TASK DETAILS:
Would you restate the entries below exactly, keeping every line?

WORKING DATA:
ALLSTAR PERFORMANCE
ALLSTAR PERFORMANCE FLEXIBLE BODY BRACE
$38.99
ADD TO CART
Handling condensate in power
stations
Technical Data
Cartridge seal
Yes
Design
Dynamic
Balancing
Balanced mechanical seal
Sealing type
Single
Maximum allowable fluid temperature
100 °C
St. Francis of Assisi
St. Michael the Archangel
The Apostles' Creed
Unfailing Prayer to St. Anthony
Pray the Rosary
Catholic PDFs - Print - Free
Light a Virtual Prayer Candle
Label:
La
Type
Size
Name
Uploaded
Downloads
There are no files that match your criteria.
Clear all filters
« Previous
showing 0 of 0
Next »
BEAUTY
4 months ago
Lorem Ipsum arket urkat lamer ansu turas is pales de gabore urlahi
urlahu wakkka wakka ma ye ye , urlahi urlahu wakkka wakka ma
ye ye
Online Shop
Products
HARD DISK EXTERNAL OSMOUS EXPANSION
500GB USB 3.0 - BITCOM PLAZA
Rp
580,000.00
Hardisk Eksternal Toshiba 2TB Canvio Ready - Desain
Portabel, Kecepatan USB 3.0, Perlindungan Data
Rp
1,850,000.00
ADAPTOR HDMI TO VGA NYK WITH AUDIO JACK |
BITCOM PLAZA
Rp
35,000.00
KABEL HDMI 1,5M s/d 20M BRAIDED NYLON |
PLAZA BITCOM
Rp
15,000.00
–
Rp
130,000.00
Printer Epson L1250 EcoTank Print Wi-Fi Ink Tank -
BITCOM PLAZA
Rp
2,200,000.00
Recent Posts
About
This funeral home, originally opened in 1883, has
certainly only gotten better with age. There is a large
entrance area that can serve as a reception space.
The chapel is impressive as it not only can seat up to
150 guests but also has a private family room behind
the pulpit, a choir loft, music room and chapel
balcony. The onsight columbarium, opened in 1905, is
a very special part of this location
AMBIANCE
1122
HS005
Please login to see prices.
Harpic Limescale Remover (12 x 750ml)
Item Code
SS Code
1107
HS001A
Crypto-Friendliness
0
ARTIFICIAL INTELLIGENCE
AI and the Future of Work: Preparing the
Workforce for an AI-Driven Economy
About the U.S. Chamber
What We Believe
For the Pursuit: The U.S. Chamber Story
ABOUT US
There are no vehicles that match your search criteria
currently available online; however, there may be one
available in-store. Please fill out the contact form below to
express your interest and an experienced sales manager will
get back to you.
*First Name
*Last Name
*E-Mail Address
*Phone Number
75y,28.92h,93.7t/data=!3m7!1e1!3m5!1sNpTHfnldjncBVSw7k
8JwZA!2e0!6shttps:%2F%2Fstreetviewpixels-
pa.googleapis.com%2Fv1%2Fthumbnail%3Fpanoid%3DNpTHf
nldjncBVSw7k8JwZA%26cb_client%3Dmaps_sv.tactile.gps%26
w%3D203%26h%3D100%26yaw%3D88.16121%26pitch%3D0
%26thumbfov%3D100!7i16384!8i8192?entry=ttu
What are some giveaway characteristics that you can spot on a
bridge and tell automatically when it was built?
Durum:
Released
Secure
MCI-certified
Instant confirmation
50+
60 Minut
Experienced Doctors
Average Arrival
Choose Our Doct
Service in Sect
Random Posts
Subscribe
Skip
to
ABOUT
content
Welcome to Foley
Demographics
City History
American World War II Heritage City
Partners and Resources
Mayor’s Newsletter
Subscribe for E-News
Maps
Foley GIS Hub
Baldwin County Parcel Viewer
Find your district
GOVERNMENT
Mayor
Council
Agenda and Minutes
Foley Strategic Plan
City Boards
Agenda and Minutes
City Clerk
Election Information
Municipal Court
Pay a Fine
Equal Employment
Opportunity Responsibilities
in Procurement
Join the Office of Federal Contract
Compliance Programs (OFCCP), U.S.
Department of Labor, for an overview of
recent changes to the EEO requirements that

RESULT:
ALLSTAR PERFORMANCE
ALLSTAR PERFORMANCE FLEXIBLE BODY BRACE
$38.99
ADD TO CART
Handling condensate in power
stations
Technical Data
Cartridge seal
Yes
Design
Dynamic
Balancing
Balanced mechanical seal
Sealing type
Single
Maximum allowable fluid temperature
100 °C
St. Francis of Assisi
St. Michael the Archangel
The Apostles' Creed
Unfailing Prayer to St. Anthony
Pray the Rosary
Catholic PDFs - Print - Free
Light a Virtual Prayer Candle
Label:
La
Type
Size
Name
Uploaded
Downloads
There are no files that match your criteria.
Clear all filters
« Previous
showing 0 of 0
Next »
BEAUTY
4 months ago
Lorem Ipsum arket urkat lamer ansu turas is pales de gabore urlahi
urlahu wakkka wakka ma ye ye , urlahi urlahu wakkka wakka ma
ye ye
Online Shop
Products
HARD DISK EXTERNAL OSMOUS EXPANSION
500GB USB 3.0 - BITCOM PLAZA
Rp
580,000.00
Hardisk Eksternal Toshiba 2TB Canvio Ready - Desain
Portabel, Kecepatan USB 3.0, Perlindungan Data
Rp
1,850,000.00
ADAPTOR HDMI TO VGA NYK WITH AUDIO JACK |
BITCOM PLAZA
Rp
35,000.00
KABEL HDMI 1,5M s/d 20M BRAIDED NYLON |
PLAZA BITCOM
Rp
15,000.00
–
Rp
130,000.00
Printer Epson L1250 EcoTank Print Wi-Fi Ink Tank -
BITCOM PLAZA
Rp
2,200,000.00
Recent Posts
About
This funeral home, originally opened in 1883, has
certainly only gotten better with age. There is a large
entrance area that can serve as a reception space.
The chapel is impressive as it not only can seat up to
150 guests but also has a private family room behind
the pulpit, a choir loft, music room and chapel
balcony. The onsight columbarium, opened in 1905, is
a very special part of this location
AMBIANCE
1122
HS005
Please login to see prices.
Harpic Limescale Remover (12 x 750ml)
Item Code
SS Code
1107
HS001A
Crypto-Friendliness
0
ARTIFICIAL INTELLIGENCE
AI and the Future of Work: Preparing the
Workforce for an AI-Driven Economy
About the U.S. Chamber
What We Believe
For the Pursuit: The U.S. Chamber Story
ABOUT US
There are no vehicles that match your search criteria
currently available online; however, there may be one
available in-store. Please fill out the contact form below to
express your interest and an experienced sales manager will
get back to you.
*First Name
*Last Name
*E-Mail Address
*Phone Number
75y,28.92h,93.7t/data=!3m7!1e1!3m5!1sNpTHfnldjncBVSw7k
8JwZA!2e0!6shttps:%2F%2Fstreetviewpixels-
pa.googleapis.com%2Fv1%2Fthumbnail%3Fpanoid%3DNpTHf
nldjncBVSw7k8JwZA%26cb_client%3Dmaps_sv.tactile.gps%26
w%3D203%26h%3D100%26yaw%3D88.16121%26pitch%3D0
%26thumbfov%3D100!7i16384!8i8192?entry=ttu
What are some giveaway characteristics that you can spot on a
bridge and tell automatically when it was built?
Durum:
Released
Secure
MCI-certified
Instant confirmation
50+
60 Minut
Experienced Doctors
Average Arrival
Choose Our Doct
Service in Sect
Random Posts
Subscribe
Skip
to
ABOUT
content
Welcome to Foley
Demographics
City History
American World War II Heritage City
Partners and Resources
Mayor’s Newsletter
Subscribe for E-News
Maps
Foley GIS Hub
Baldwin County Parcel Viewer
Find your district
GOVERNMENT
Mayor
Council
Agenda and Minutes
Foley Strategic Plan
City Boards
Agenda and Minutes
City Clerk
Election Information
Municipal Court
Pay a Fine
Equal Employment
Opportunity Responsibilities
in Procurement
Join the Office of Federal Contract
Compliance Programs (OFCCP), U.S.
Department of Labor, for an overview of
recent changes to the EEO requirements that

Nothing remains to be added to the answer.